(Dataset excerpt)
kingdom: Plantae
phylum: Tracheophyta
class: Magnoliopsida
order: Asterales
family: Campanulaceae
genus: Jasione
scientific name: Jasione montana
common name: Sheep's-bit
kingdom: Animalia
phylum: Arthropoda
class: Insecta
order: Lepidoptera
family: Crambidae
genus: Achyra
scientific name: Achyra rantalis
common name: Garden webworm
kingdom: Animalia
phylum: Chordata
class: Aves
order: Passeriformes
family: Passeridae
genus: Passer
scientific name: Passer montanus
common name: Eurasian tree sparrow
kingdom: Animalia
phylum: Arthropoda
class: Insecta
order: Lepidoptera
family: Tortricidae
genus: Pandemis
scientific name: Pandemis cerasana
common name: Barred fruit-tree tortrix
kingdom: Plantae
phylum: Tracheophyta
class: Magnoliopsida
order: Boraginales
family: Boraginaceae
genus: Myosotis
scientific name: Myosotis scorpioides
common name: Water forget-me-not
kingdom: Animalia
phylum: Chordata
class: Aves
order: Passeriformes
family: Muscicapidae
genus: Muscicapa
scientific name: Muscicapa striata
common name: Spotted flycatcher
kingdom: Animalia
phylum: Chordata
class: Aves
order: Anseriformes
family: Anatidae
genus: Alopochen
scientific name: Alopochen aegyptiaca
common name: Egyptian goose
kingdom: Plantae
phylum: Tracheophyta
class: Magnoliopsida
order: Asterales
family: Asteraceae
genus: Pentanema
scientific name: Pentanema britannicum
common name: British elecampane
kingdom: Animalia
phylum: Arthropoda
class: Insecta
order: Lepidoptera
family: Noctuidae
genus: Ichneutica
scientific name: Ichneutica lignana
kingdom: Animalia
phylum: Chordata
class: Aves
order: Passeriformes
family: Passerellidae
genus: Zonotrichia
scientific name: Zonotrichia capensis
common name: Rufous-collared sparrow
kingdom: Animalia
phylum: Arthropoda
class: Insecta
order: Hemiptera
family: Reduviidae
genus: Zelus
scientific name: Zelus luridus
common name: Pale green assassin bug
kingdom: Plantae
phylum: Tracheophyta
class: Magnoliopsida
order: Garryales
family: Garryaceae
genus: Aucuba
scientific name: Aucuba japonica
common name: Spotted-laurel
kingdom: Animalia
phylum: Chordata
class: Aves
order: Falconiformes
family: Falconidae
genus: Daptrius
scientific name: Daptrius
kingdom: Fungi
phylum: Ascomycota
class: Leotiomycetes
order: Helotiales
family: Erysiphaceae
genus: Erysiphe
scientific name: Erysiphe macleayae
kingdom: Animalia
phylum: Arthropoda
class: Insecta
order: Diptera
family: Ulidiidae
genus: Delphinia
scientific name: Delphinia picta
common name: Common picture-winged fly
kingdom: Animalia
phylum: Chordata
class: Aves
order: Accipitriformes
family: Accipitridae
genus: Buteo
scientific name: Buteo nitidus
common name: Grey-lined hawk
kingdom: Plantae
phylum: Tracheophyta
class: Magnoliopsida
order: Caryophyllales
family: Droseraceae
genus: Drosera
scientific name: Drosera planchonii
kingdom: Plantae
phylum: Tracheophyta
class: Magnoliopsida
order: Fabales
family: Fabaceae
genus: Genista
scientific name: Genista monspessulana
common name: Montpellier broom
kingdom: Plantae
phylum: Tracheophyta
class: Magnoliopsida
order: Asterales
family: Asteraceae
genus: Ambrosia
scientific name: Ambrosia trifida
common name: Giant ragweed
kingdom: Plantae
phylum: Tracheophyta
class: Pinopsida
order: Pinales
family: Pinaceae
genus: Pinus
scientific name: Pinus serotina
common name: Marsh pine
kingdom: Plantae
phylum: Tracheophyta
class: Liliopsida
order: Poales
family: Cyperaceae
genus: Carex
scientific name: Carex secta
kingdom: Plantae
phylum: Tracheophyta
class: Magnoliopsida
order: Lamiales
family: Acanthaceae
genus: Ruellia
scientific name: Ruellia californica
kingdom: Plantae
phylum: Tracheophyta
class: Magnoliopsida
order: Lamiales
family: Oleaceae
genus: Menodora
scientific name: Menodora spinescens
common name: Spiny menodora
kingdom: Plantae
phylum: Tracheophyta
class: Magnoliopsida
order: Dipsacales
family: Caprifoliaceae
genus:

* _To be done_: Return every line of the records above verbatim, in their original order, with no changes.

* _Exercise response_:
kingdom: Plantae
phylum: Tracheophyta
class: Magnoliopsida
order: Asterales
family: Campanulaceae
genus: Jasione
scientific name: Jasione montana
common name: Sheep's-bit
kingdom: Animalia
phylum: Arthropoda
class: Insecta
order: Lepidoptera
family: Crambidae
genus: Achyra
scientific name: Achyra rantalis
common name: Garden webworm
kingdom: Animalia
phylum: Chordata
class: Aves
order: Passeriformes
family: Passeridae
genus: Passer
scientific name: Passer montanus
common name: Eurasian tree sparrow
kingdom: Animalia
phylum: Arthropoda
class: Insecta
order: Lepidoptera
family: Tortricidae
genus: Pandemis
scientific name: Pandemis cerasana
common name: Barred fruit-tree tortrix
kingdom: Plantae
phylum: Tracheophyta
class: Magnoliopsida
order: Boraginales
family: Boraginaceae
genus: Myosotis
scientific name: Myosotis scorpioides
common name: Water forget-me-not
kingdom: Animalia
phylum: Chordata
class: Aves
order: Passeriformes
family: Muscicapidae
genus: Muscicapa
scientific name: Muscicapa striata
common name: Spotted flycatcher
kingdom: Animalia
phylum: Chordata
class: Aves
order: Anseriformes
family: Anatidae
genus: Alopochen
scientific name: Alopochen aegyptiaca
common name: Egyptian goose
kingdom: Plantae
phylum: Tracheophyta
class: Magnoliopsida
order: Asterales
family: Asteraceae
genus: Pentanema
scientific name: Pentanema britannicum
common name: British elecampane
kingdom: Animalia
phylum: Arthropoda
class: Insecta
order: Lepidoptera
family: Noctuidae
genus: Ichneutica
scientific name: Ichneutica lignana
kingdom: Animalia
phylum: Chordata
class: Aves
order: Passeriformes
family: Passerellidae
genus: Zonotrichia
scientific name: Zonotrichia capensis
common name: Rufous-collared sparrow
kingdom: Animalia
phylum: Arthropoda
class: Insecta
order: Hemiptera
family: Reduviidae
genus: Zelus
scientific name: Zelus luridus
common name: Pale green assassin bug
kingdom: Plantae
phylum: Tracheophyta
class: Magnoliopsida
order: Garryales
family: Garryaceae
genus: Aucuba
scientific name: Aucuba japonica
common name: Spotted-laurel
kingdom: Animalia
phylum: Chordata
class: Aves
order: Falconiformes
family: Falconidae
genus: Daptrius
scientific name: Daptrius
kingdom: Fungi
phylum: Ascomycota
class: Leotiomycetes
order: Helotiales
family: Erysiphaceae
genus: Erysiphe
scientific name: Erysiphe macleayae
kingdom: Animalia
phylum: Arthropoda
class: Insecta
order: Diptera
family: Ulidiidae
genus: Delphinia
scientific name: Delphinia picta
common name: Common picture-winged fly
kingdom: Animalia
phylum: Chordata
class: Aves
order: Accipitriformes
family: Accipitridae
genus: Buteo
scientific name: Buteo nitidus
common name: Grey-lined hawk
kingdom: Plantae
phylum: Tracheophyta
class: Magnoliopsida
order: Caryophyllales
family: Droseraceae
genus: Drosera
scientific name: Drosera planchonii
kingdom: Plantae
phylum: Tracheophyta
class: Magnoliopsida
order: Fabales
family: Fabaceae
genus: Genista
scientific name: Genista monspessulana
common name: Montpellier broom
kingdom: Plantae
phylum: Tracheophyta
class: Magnoliopsida
order: Asterales
family: Asteraceae
genus: Ambrosia
scientific name: Ambrosia trifida
common name: Giant ragweed
kingdom: Plantae
phylum: Tracheophyta
class: Pinopsida
order: Pinales
family: Pinaceae
genus: Pinus
scientific name: Pinus serotina
common name: Marsh pine
kingdom: Plantae
phylum: Tracheophyta
class: Liliopsida
order: Poales
family: Cyperaceae
genus: Carex
scientific name: Carex secta
kingdom: Plantae
phylum: Tracheophyta
class: Magnoliopsida
order: Lamiales
family: Acanthaceae
genus: Ruellia
scientific name: Ruellia californica
kingdom: Plantae
phylum: Tracheophyta
class: Magnoliopsida
order: Lamiales
family: Oleaceae
genus: Menodora
scientific name: Menodora spinescens
common name: Spiny menodora
kingdom: Plantae
phylum: Tracheophyta
class: Magnoliopsida
order: Dipsacales
family: Caprifoliaceae
genus:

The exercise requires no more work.